Supreme Court Punts Abortion Pill Case to Friday, Which Is Not a Good Sign
It should be the world’s easiest call to smack down the disingenuous lawsuit against mifepristone. SCOTUS needing a couple more days is pretty ominous.
AbortionPoliticsThe Supreme Court on Wednesday stepped in to the giant mess that is the abortion pill lawsuit and chose chaos: It punted on making a decision on the nonsense restrictions that lower court judges wanted to impose. While the drug mifepristone remains legally available in the states that haven’t banned abortion—and on a gray market in states with bans—the move doesn’t exactly inspire confidence that the court will make the right decision in the end.
The court said in an extremely brief order that it was extending the pause on restrictions by two days, until 11:59 p.m. ET on Friday, April 21. It could mean the Justices are still debating what to do, or that they know the outcome but certain folks are writing furious dissents. It’s possible that some of those dissents could be coming from conservative Justices eager to claim that the Comstock Act of 1873 is good law, which would roll out the welcome mat for future lawsuits that could lead to a nationwide abortion ban. It’s also possible that the liberal Justices are dissenting, and the Court wants to drop its insane order late on a Friday to blunt the news coverage.
The bigger picture though, is that we shouldn’t even be here—this lawsuit is bogus. The plaintiffs challenging the 22-year-old FDA approval of a safe drug conveniently brought the suit only after Roe v. Wade was overturned, filed it in a Texas federal district where there’s only one judge, and—wouldn’t you know it—he’s an extremely anti-abortion guy who used to work at a Christian legal firm and has a penchant for issuing nationwide rulings. Also, judges can’t tell the FDA what to do. Absolutely none of it is on the level.
It should be the world’s easiest call to smack down this lawsuit and yet, here we are.
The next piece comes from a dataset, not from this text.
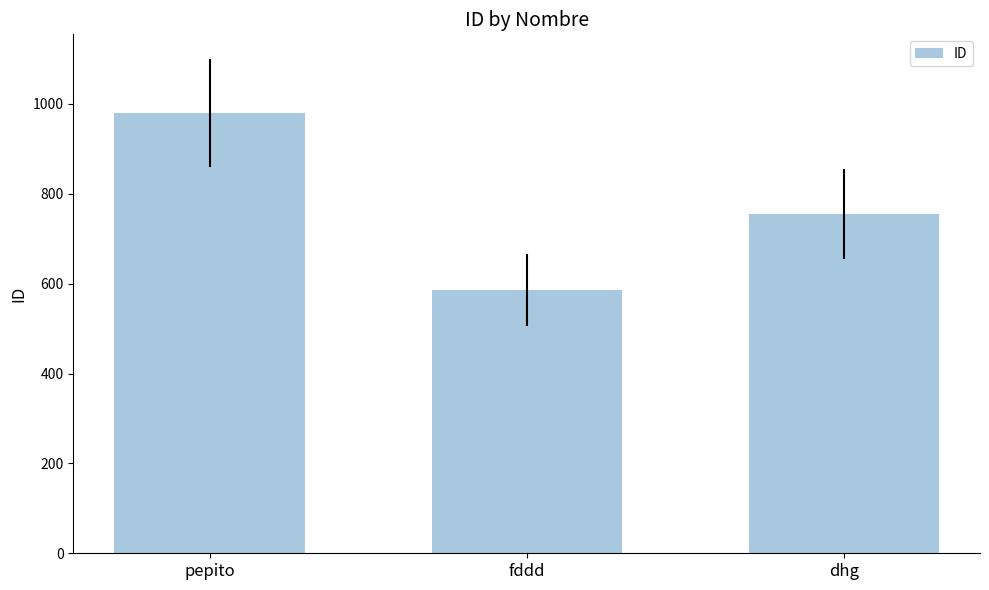

True or false: the data shows 756 at dhg.

True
Medication abortion is a super common method that accounted for 54 percent of all terminations done in medical settings in 2020; mifepristone is usually taken with misoprostol but that drug can also be used on its own. Anti-abortion activists hate that pills exist and that people can get them by mail because that helps people evade abortion bans. They want every single pregnant person to have to trek across multiple state borders to clinics with ever-increasing wait lists, where they’ll face rabid protesters calling them murderers. Which is to say they want to make getting an abortion so expensive and logistically difficult that people give up.
Abortion pills are an existential threat to the anti-abortion movement and now we must wait another two excruciating days to see if this Supreme Court is going to toss its own words from last year aside get into the business of imposing nationwide abortion restrictions.